**** Task material ****
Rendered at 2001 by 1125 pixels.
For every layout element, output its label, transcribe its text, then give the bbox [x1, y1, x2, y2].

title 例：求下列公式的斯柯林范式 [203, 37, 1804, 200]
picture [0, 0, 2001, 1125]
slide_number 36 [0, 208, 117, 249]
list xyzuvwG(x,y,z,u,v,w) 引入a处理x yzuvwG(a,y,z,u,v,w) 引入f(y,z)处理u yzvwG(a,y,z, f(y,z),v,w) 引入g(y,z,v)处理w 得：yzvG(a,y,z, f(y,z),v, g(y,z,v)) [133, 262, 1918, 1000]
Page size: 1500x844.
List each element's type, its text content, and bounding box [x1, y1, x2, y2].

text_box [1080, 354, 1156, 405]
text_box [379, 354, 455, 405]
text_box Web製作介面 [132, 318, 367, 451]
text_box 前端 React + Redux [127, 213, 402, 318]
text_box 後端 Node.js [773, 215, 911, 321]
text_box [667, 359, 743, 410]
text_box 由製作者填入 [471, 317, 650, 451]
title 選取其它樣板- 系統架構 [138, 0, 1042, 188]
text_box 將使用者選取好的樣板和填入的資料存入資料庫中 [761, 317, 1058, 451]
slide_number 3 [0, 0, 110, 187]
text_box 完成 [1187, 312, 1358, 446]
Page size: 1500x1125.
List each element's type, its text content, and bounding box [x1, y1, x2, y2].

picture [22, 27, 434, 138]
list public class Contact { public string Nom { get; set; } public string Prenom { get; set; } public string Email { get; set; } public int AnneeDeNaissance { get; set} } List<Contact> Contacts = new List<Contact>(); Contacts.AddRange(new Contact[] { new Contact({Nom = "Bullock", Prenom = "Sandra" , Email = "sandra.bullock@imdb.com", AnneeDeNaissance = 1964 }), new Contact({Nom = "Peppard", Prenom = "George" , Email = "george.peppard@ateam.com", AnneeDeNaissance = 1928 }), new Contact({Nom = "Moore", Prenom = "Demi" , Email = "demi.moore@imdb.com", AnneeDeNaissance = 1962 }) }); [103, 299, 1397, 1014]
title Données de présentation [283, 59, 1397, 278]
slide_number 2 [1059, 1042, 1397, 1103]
****
**Task directions**
Give again exactly, and only, the lines above starting at the one with "Page size: 1500x844." and ending at the one with "Page size: 1500x1125.".

**Exercise output**
Page size: 1500x844.
List each element's type, its text content, and bounding box [x1, y1, x2, y2].

text_box [1080, 354, 1156, 405]
text_box [379, 354, 455, 405]
text_box Web製作介面 [132, 318, 367, 451]
text_box 前端 React + Redux [127, 213, 402, 318]
text_box 後端 Node.js [773, 215, 911, 321]
text_box [667, 359, 743, 410]
text_box 由製作者填入 [471, 317, 650, 451]
title 選取其它樣板- 系統架構 [138, 0, 1042, 188]
text_box 將使用者選取好的樣板和填入的資料存入資料庫中 [761, 317, 1058, 451]
slide_number 3 [0, 0, 110, 187]
text_box 完成 [1187, 312, 1358, 446]
Page size: 1500x1125.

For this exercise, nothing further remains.